Thoughts to come back to …

[27 August 2008]

Observation: both RDF and Topic Maps seem to aspire to make it easy to find all the ways in which a given thing (topic or resource) may appear in a given body of data.

In both, the basic goal appears to be that if you look for Essex or Washington, you should be able to specify whether you mean the human being or the geographic entity (and probably be able to distinguish the state of Washington from the various cities named Washington), and find it no matter where it appears in the system. In RDF terms, this would mean no matter which triples it appears in, and no matter whether it appears as subject or object of the triples; in topic map terms, it would mean no matter which roles it plays in which associations.

Observation: Codd insists firmly that to be acceptable in his eyes, relational database management systems must not only provide built-in system-level support for domains (which may be regarded as a form of extended data types with slightly more semantics than the basic types in a typical programming language, so you can distinguish people from places even if you use VARCHAR(60) columns to represent both), but also include ways of finding all the values actively in use for a given domain, regardless of relation or column, and of finding all the occurrences of a particular value of a particular domain, without getting it mixed up with any values from different domains which happen to use the same underlying basic datatype in their representation. (For those with The relational model for database management, version 2 (Reading: Addison-Wesley, 1990) on the shelf, I’m looking at sections 3.4.1 The FAO_AV Command and 3.4.2 The FAO_LIST Command).

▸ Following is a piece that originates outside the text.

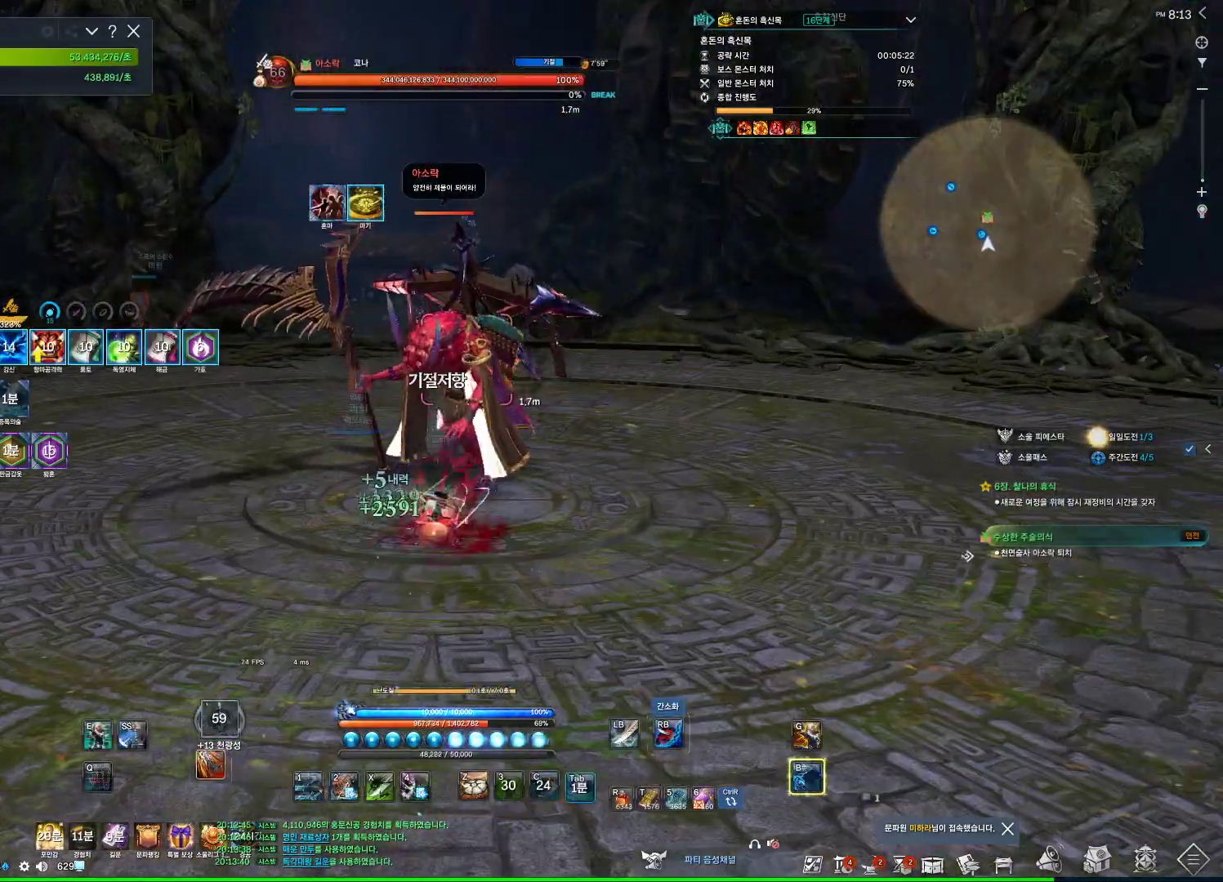
{"keys": ["d"], "mouse": ["right"], "events": [[33, "4", "down"], [333, "4", "up"], [367, "mouse_right", "down"], [467, "d", "down"]]}
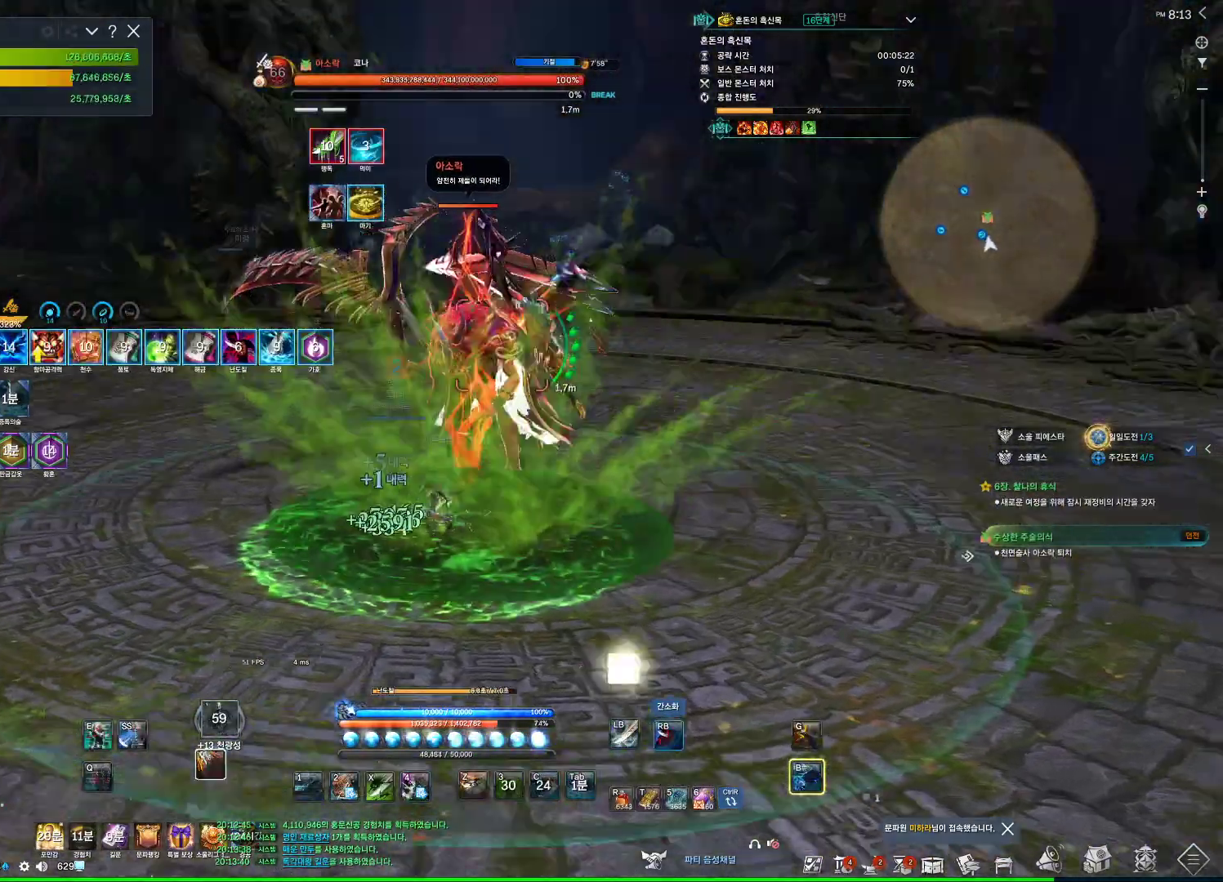
{"keys": ["d"], "mouse": ["right"], "events": []}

Question: Are the RDF and TM communities and Codd after essentially the same thing here? Is there some sense in which they fulfil (or are trying to fulfil) this part of Codd’s ideal for data management better than SQL systems do?

What exactly is the relation between this aspect of both RDF and TM on the one hand, and Codd’s notion of domains or extended data types on the other?

I’ve wanted to think about this for years, but have not managed to find anyone to discuss it with who had (a) sufficient knowledge of both semweb or Topic-Map technology and relational theory (or rather Codd’s particular doctrines) and (b) the time and inclination to go into it, at (c) a time when I myself had the time and inclination. But someday, perhaps …

One thought on “Thoughts to come back to …

  1. Codd domains are just the simple datatypes of XML Schema; there’s an underlying implementation corresponding to the value space, but two simple types derived from String are themselves incommensurable. SQL systems have always ignored this notion in favor of primitive datatypes only, to their detriment.

Comments are closed.